- **Activity**: Update the stretch of the passage about tweets shared after the Paris attacks from "When tragedy struck" through "read the date." by replacing "weekend" with "week".

When tragedy struck Paris over the weekend, Twitter was onto the story as fast as it was digitally possible. Initial news reports were retweeted and, for the most part, the populace was quickly and legitimately informed. But after the initial information surfaced, it didn’t take long for people to start sharing almost anything that seemed even tangentially related.

This tweet from Donald Trump, written in relation to the Charlie Hebdo shootings in January, began being retweeted as if it were a contemporary comment from The Donald, drawing support and scorn from hundreds of people, none of whom bothered to read the date.

Similarly, a picture of a gathering in Paris with ‘Not Afraid’ written in lights following the January attacks was shared as if it was was happening on the ground, gaining thousands-upon-thousands of retweets and shares as a result.

People trawled photos of the aftermath, looking for familiar faces. Someone thought they spotted Martin Kelly, a defender on English football team Crystal Palace.

Only for Martin Kelly to later confirm it wasn’t him at all.

- **Given information**:
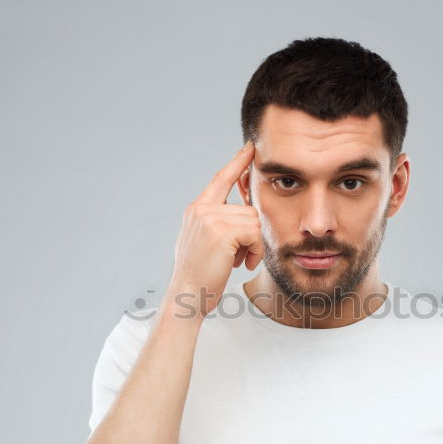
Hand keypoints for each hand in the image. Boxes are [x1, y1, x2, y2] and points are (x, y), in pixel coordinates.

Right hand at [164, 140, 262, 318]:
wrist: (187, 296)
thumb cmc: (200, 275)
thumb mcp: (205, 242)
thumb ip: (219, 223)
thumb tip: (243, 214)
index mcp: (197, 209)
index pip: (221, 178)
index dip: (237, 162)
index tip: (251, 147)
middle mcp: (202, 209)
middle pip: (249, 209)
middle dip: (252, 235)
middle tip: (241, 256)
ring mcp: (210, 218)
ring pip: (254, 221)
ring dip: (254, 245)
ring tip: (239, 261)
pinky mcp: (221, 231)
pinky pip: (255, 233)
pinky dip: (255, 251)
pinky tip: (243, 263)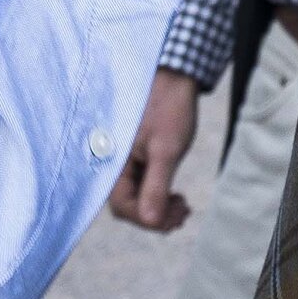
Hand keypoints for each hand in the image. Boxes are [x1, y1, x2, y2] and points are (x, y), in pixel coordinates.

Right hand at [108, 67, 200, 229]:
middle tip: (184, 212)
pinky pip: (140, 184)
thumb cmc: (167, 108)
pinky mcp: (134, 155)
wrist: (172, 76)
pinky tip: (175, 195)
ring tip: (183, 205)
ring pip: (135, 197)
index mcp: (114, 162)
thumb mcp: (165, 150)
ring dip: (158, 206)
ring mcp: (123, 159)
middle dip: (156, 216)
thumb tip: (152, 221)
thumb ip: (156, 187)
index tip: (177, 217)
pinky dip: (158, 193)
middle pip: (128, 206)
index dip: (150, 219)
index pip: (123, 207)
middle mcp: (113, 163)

- **Written response**:
When tragedy struck Paris over the week, Twitter was onto the story as fast as it was digitally possible. Initial news reports were retweeted and, for the most part, the populace was quickly and legitimately informed. But after the initial information surfaced, it didn’t take long for people to start sharing almost anything that seemed even tangentially related.

This tweet from Donald Trump, written in relation to the Charlie Hebdo shootings in January, began being retweeted as if it were a contemporary comment from The Donald, drawing support and scorn from hundreds of people, none of whom bothered to read the date.